Description of the task: Can you print the rows word for word, starting with the first line and going on through the line with "color balance rgb: linear", both ends included?

Source data:

========================================================================

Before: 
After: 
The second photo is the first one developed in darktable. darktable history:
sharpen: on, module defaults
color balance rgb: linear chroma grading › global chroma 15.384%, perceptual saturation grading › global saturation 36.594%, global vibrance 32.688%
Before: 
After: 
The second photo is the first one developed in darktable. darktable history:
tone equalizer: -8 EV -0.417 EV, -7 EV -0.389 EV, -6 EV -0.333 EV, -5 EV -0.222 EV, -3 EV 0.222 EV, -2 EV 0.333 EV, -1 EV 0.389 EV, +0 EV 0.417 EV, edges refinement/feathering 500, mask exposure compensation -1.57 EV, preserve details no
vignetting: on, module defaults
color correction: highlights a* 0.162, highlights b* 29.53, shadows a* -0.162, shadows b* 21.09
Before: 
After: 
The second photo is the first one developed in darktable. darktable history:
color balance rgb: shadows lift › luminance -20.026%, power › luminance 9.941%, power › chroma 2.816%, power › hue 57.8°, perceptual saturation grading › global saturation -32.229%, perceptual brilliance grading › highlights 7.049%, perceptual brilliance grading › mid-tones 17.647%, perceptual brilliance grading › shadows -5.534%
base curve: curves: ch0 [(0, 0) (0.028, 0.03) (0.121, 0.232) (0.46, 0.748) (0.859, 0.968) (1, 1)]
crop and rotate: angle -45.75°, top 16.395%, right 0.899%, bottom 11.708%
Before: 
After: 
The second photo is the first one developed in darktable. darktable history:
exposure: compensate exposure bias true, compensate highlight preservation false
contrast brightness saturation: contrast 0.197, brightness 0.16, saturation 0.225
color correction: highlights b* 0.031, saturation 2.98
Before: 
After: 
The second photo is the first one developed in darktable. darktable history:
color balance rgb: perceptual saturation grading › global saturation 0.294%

========================================================================

Written solution:
Before: 
After: 
The second photo is the first one developed in darktable. darktable history:
sharpen: on, module defaults
color balance rgb: linear chroma grading › global chroma 15.384%, perceptual saturation grading › global saturation 36.594%, global vibrance 32.688%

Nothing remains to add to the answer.